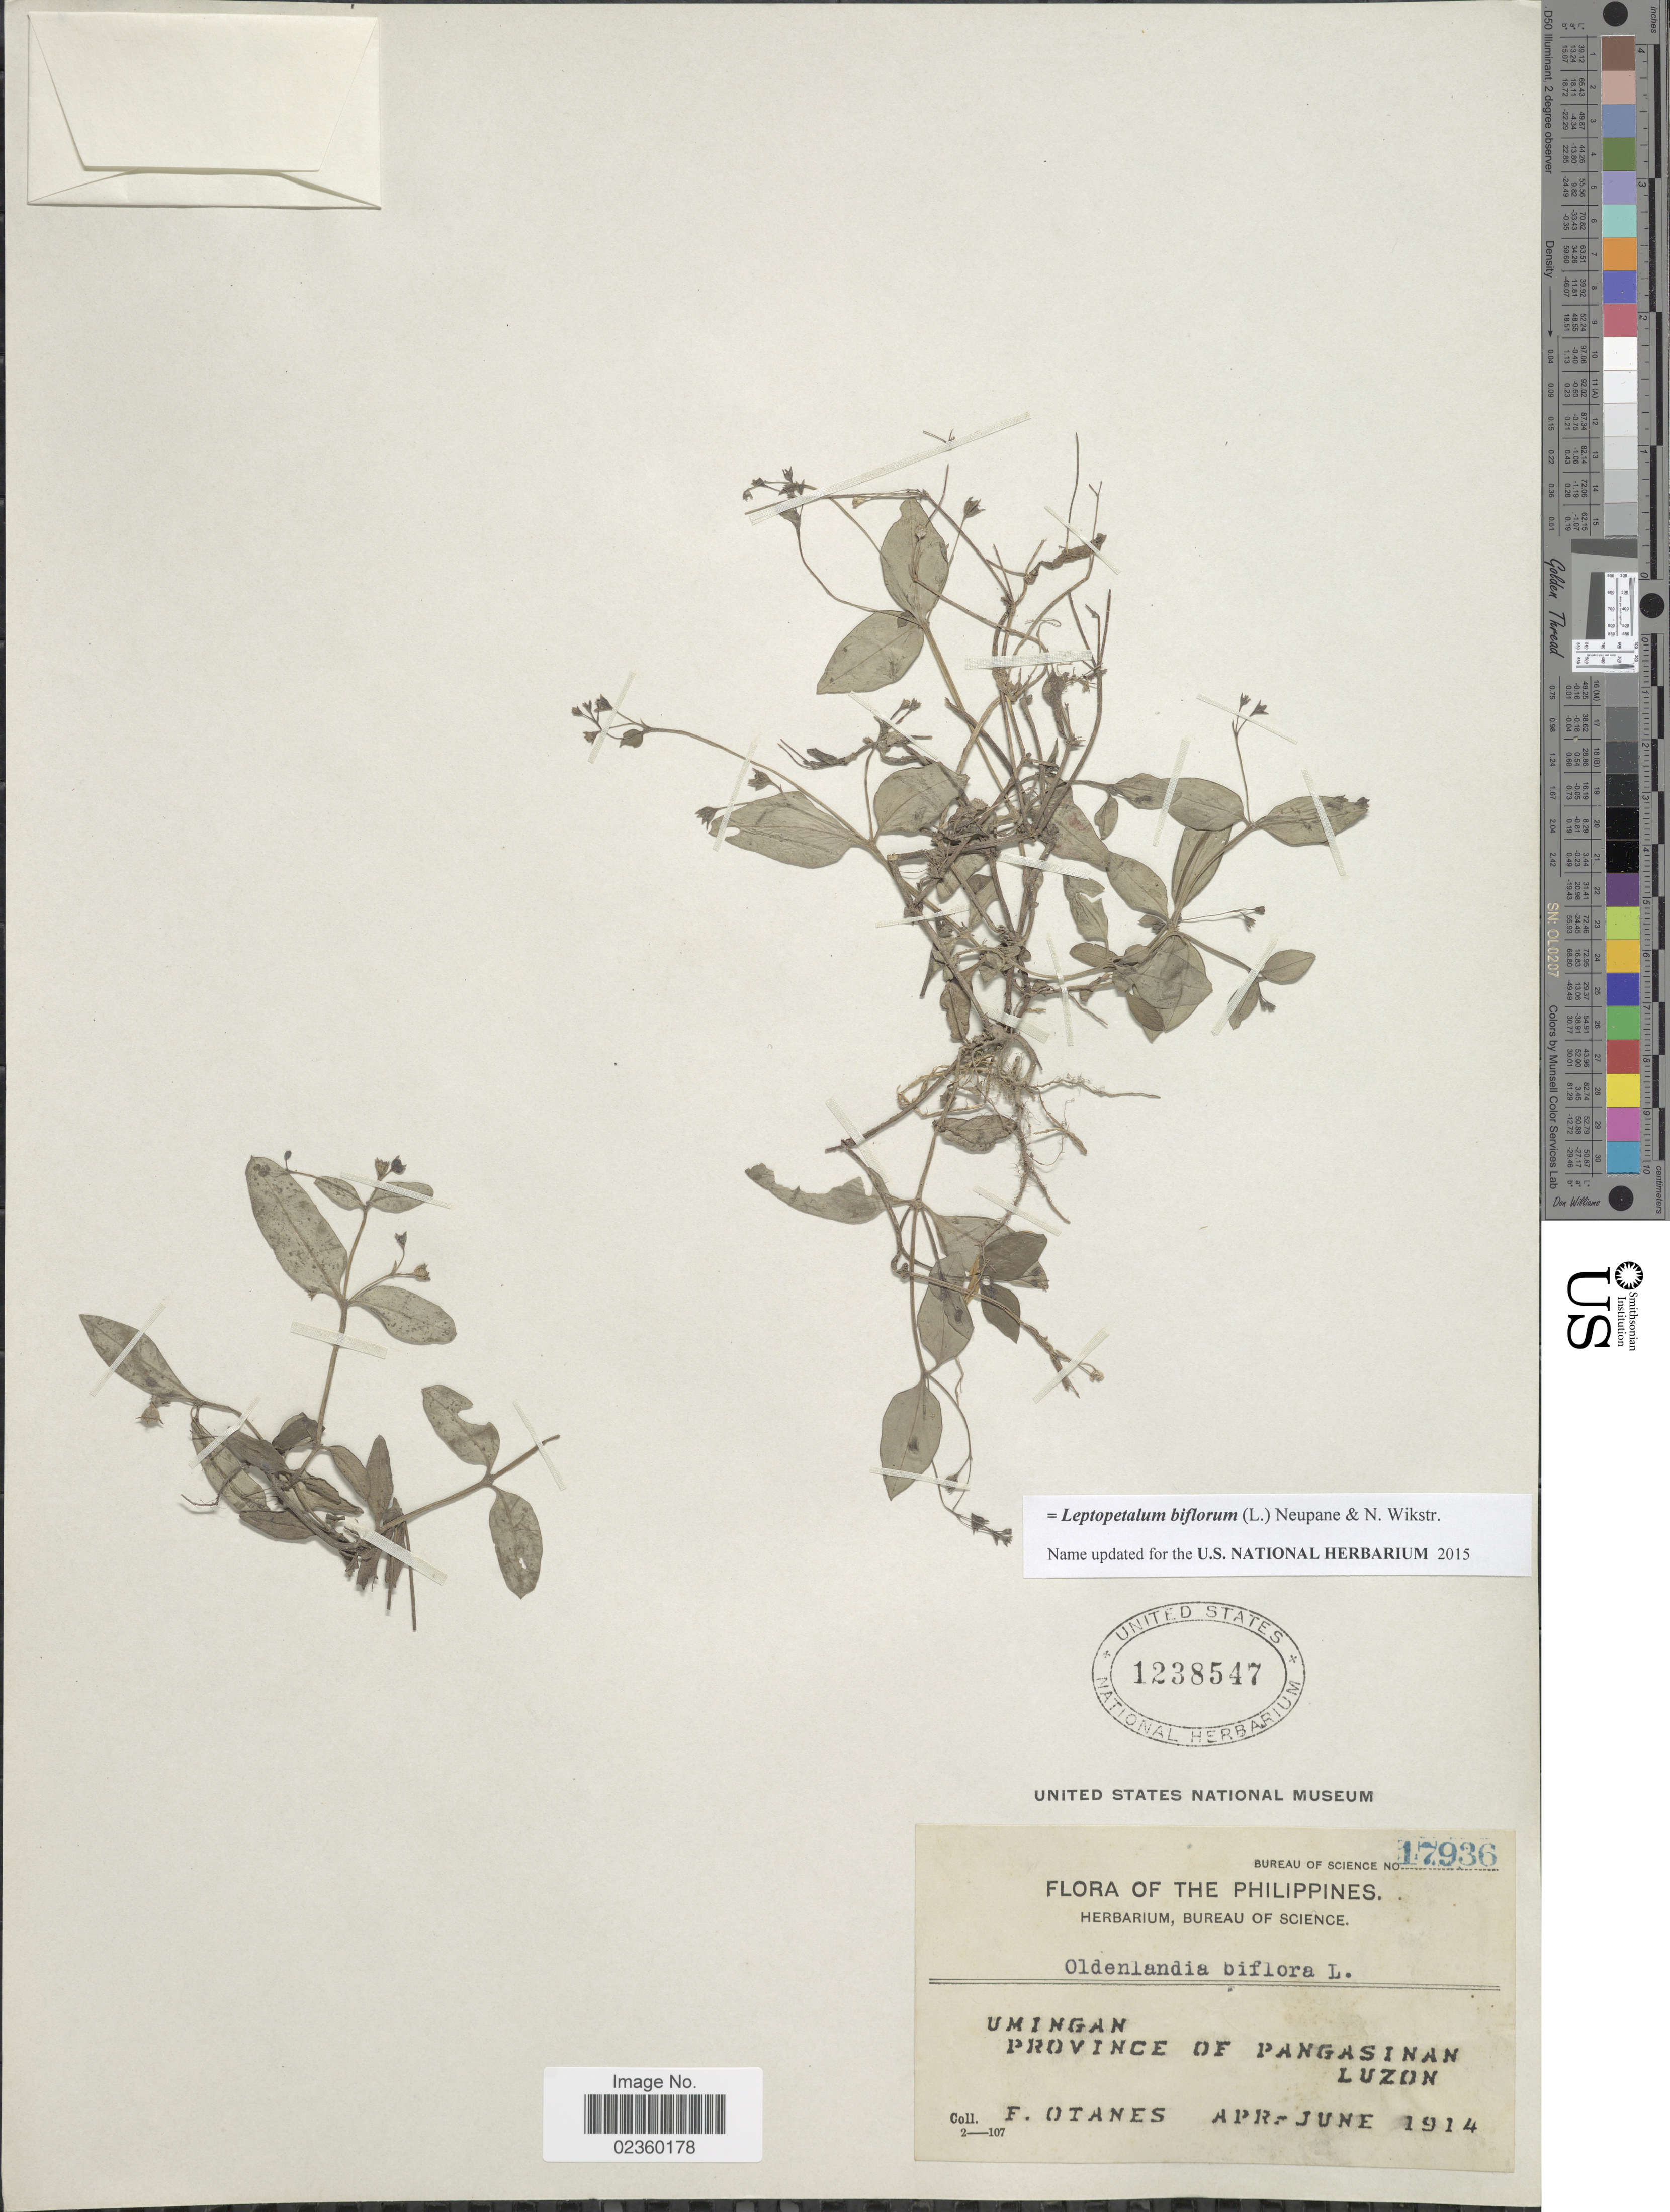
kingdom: Plantae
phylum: Tracheophyta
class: Magnoliopsida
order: Gentianales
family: Rubiaceae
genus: Leptopetalum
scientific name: Leptopetalum biflorum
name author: (L.) Neupane & N. Wikstr.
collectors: F. Q. Otanes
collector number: Bureau of Science 17936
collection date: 1914-04/1914-06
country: Philippines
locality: Umingan, Province of Pangasinan, Luzon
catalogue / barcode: US 1238547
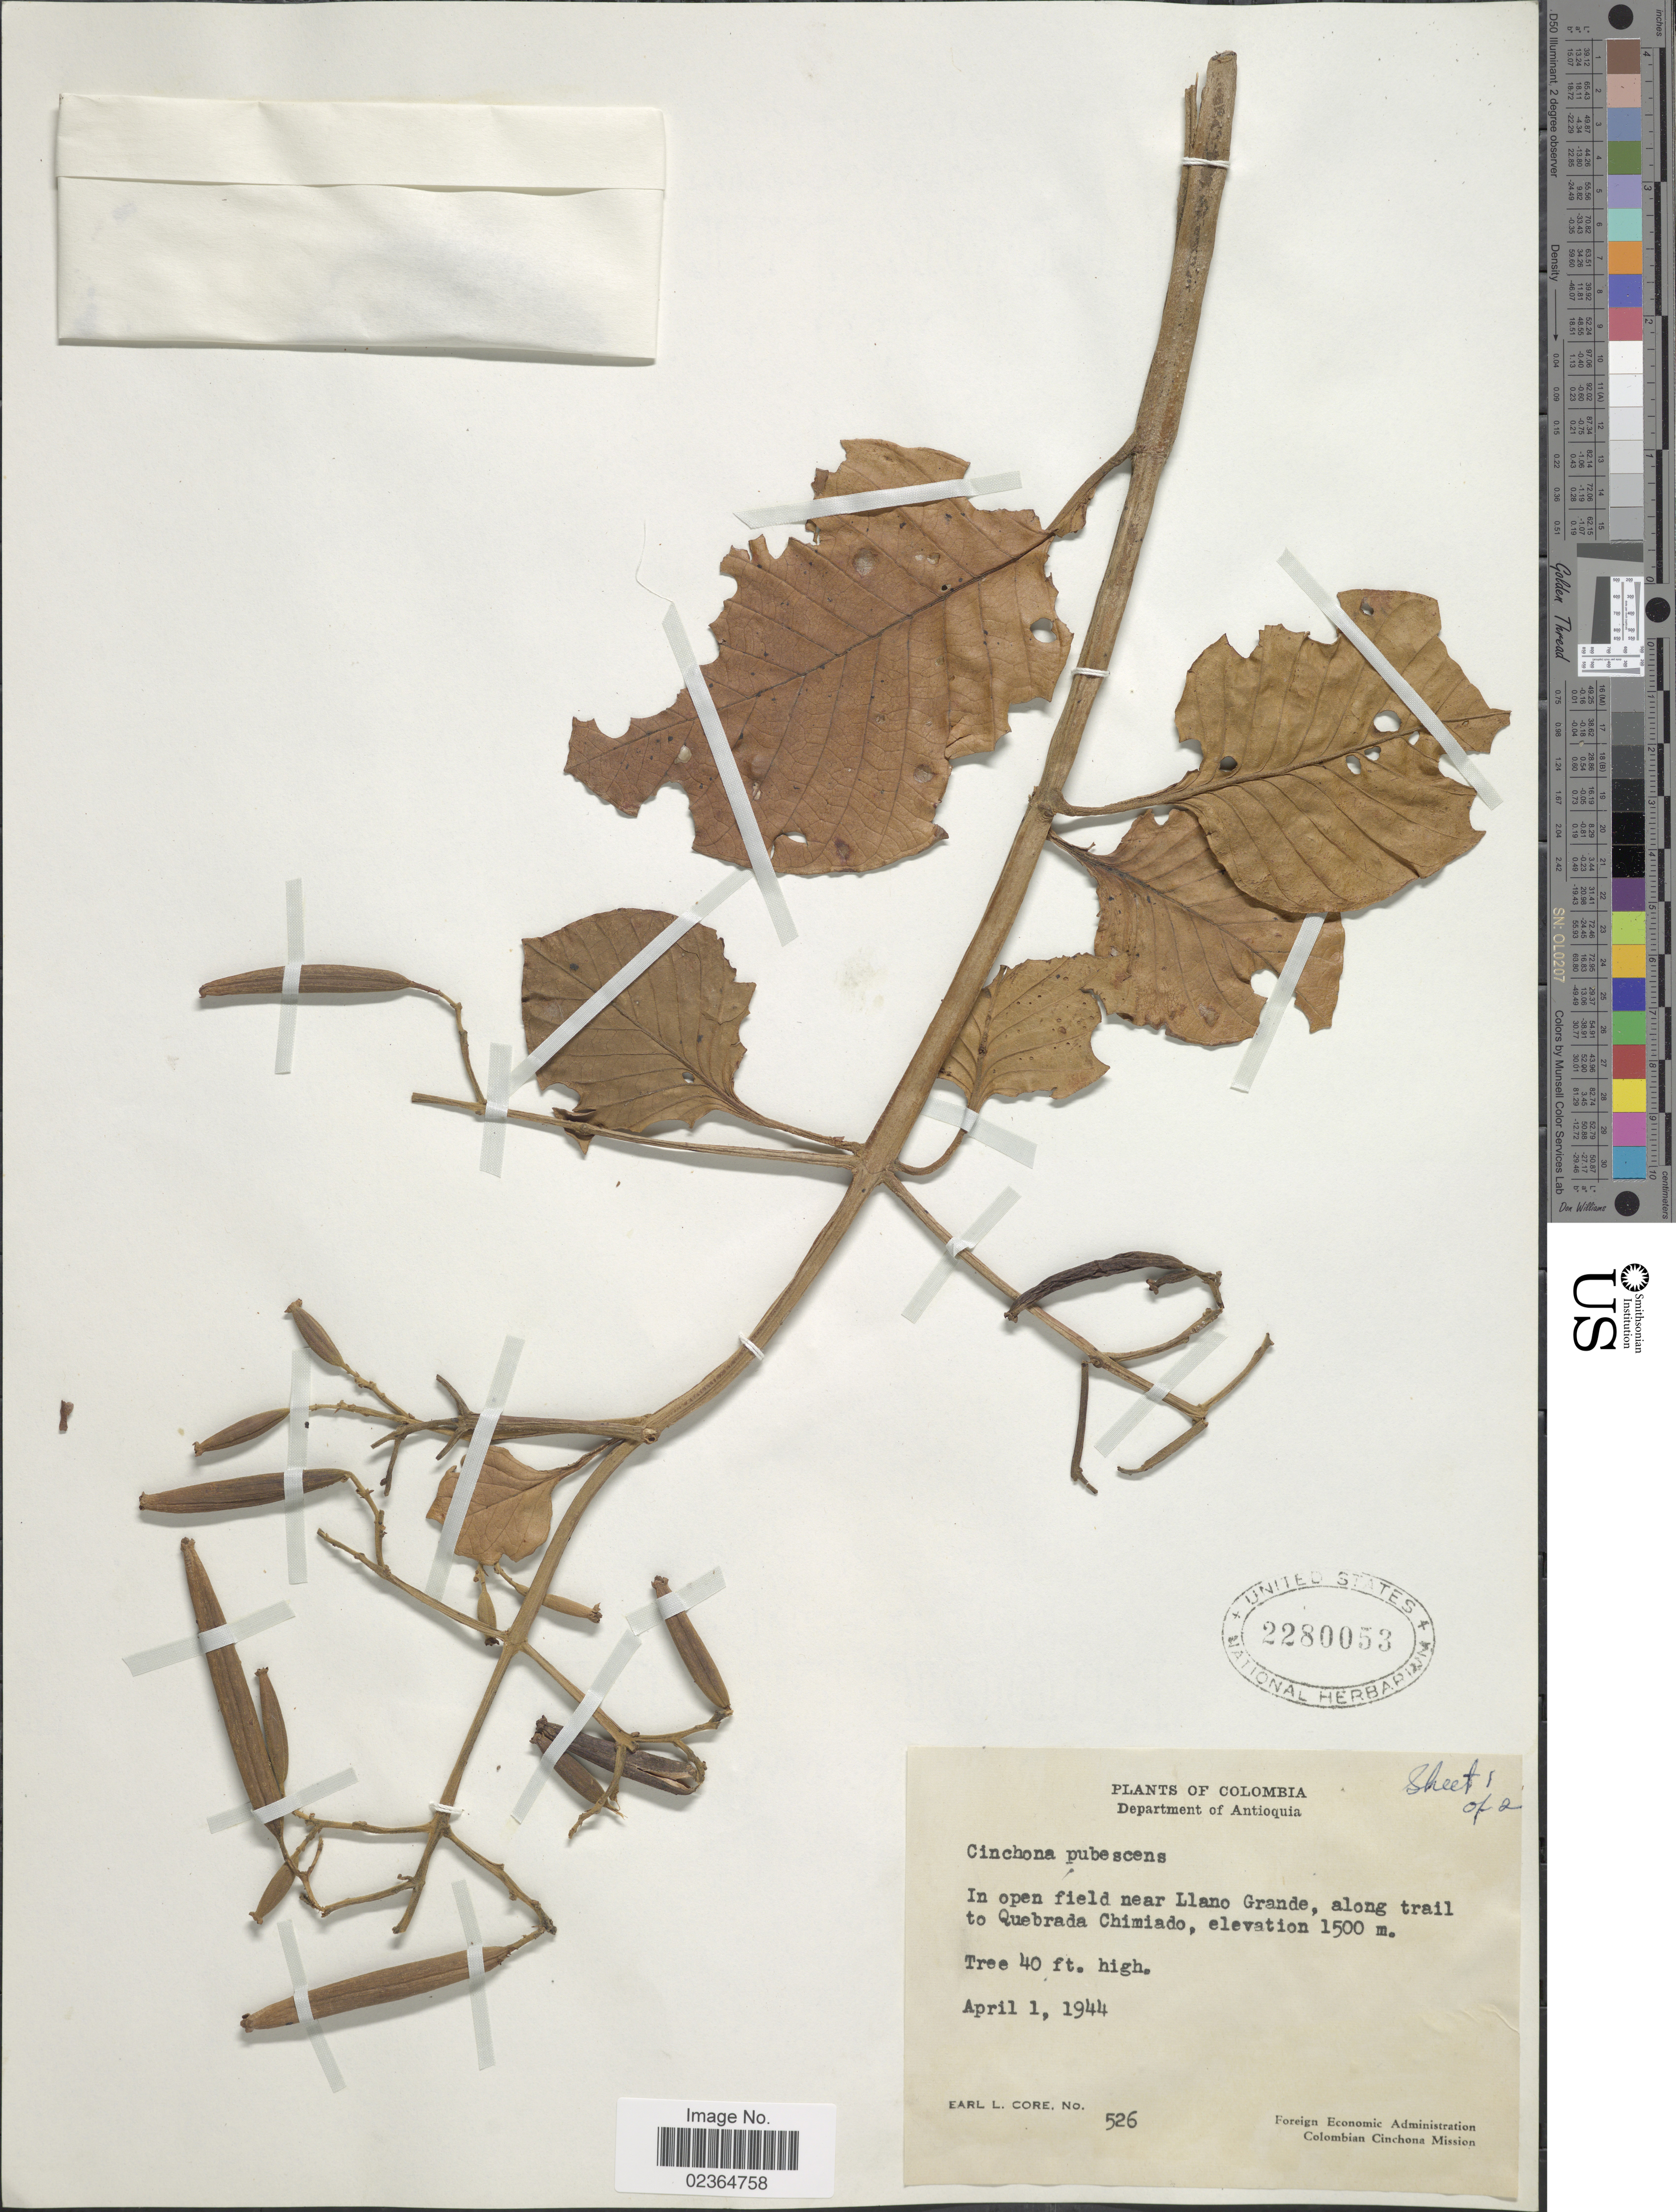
========
**Exercise instructions:**
Copy the text lines of the rows above word for word, leaving out the pictures.

**Expected output:**
kingdom: Plantae
phylum: Tracheophyta
class: Magnoliopsida
order: Gentianales
family: Rubiaceae
genus: Leptopetalum
scientific name: Leptopetalum biflorum
name author: (L.) Neupane & N. Wikstr.
collectors: F. Q. Otanes
collector number: Bureau of Science 17936
collection date: 1914-04/1914-06
country: Philippines
locality: Umingan, Province of Pangasinan, Luzon
catalogue / barcode: US 1238547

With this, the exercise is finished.